The feedstock challenge will diminish over time. The Indian EV market is growing at a compound annual rate of over 70 percent, and the batteries that are being sold today will, within the next five to seven years, become the feedstock for the recycling plants of the future. The company that builds its recycling infrastructure today—that develops its technology, secures its offtake agreements, and establishes its collection network—will be positioned to capture a disproportionate share of the feedstock when the wave of battery retirements arrives. The feedstock challenge is, in this sense, a temporary constraint—and the companies that are willing to invest through the constraint are the ones that will be rewarded when the constraint is released.

The Global Ambition

The most strategically significant dimension of the CycleCell story is not the Indian market—which is large enough, on its own, to sustain a substantial recycling industry. It is the global market, which the company is beginning to explore. The global battery‑recycling market is projected to exceed $25 billion by 2030, driven by the same forces that are driving the market in India: the exponential growth of the EV industry, the increasing scarcity and cost of the critical minerals, and the regulatory pressure to build a circular economy for batteries. CycleCell’s hydrometallurgical technology, its LFP‑specific expertise, and its demonstrated ability to extract lithium at high purity and competitive cost are assets that can be deployed in other markets—the United States, the European Union, Southeast Asia—where the same supply‑chain vulnerabilities and the same environmental imperatives are creating a demand for domestic battery‑recycling capacity.

The company has begun preliminary discussions with potential partners in the United States—including a major American EV manufacturer and a consortium of battery‑industry stakeholders that is looking to build a domestic lithium‑recycling supply chain, supported by the incentives in the Inflation Reduction Act. The discussions are at an early stage, and the company’s immediate priority is to scale its Indian operations, but the global ambition is real and it is being pursued with the same methodical discipline that has characterised the company’s approach to the Indian market.

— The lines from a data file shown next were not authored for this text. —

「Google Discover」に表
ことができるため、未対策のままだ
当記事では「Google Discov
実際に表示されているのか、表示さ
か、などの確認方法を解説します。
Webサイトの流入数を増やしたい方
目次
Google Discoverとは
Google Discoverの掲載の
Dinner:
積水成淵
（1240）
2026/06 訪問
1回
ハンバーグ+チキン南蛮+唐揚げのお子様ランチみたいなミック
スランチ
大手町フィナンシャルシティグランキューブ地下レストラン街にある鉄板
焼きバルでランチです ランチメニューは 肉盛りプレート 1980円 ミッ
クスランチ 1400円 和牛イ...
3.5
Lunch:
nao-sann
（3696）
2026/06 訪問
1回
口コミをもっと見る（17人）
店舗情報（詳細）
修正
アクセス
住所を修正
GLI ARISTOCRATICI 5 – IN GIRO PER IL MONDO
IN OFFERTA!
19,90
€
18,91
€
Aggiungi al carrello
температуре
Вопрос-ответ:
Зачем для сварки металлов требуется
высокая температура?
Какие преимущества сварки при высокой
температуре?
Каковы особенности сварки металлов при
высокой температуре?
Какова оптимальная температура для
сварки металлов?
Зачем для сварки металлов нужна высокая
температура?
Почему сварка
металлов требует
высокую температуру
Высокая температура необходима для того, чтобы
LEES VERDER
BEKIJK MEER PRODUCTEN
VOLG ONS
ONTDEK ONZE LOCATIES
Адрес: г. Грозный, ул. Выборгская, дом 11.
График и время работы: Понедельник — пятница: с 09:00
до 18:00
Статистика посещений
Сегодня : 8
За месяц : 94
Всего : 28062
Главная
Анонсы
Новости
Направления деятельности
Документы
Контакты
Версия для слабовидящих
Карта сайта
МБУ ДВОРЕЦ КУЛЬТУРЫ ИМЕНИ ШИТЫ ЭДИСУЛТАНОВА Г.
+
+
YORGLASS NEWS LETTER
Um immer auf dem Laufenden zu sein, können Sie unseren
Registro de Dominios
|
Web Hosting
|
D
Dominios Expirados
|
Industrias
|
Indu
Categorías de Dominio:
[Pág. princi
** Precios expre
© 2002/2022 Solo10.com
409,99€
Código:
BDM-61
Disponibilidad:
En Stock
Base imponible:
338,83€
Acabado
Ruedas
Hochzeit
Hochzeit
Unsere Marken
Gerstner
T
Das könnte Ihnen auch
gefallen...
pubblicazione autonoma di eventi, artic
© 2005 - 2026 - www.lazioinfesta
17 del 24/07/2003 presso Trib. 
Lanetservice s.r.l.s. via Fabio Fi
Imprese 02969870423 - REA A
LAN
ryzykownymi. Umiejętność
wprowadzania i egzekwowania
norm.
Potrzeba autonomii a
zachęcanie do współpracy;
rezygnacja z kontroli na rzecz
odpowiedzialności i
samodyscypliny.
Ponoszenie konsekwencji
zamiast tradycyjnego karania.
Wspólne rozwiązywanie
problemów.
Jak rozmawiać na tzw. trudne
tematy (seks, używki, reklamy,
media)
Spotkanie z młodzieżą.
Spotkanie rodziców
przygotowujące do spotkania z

The lithium that is extracted from a dead battery in Ghaziabad today may, within a few years, be powering an EV in California—and the company that built the technology to extract it will be the company that profits from the transaction.

What This Signals

The CycleCell Materials story is not primarily about a single startup or a single recycling plant. It is a story about the structural transformation of the global battery supply chain—a shift from a linear model, in which lithium is mined, used, and discarded, to a circular model, in which lithium is recovered, reused, and retained within the economy indefinitely, and from a supply chain that is concentrated in a handful of mining and refining countries to a supply chain that is distributed across every country that has a stock of spent batteries waiting to be recycled. The 98 percent‑pure lithium that is emerging from the Ghaziabad plant is not merely a chemical product. It is a proof of concept—evidence that the circular economy for batteries is technologically feasible, economically viable, and strategically essential. The dead battery in the drawer is now a resource, and the resource is being mined.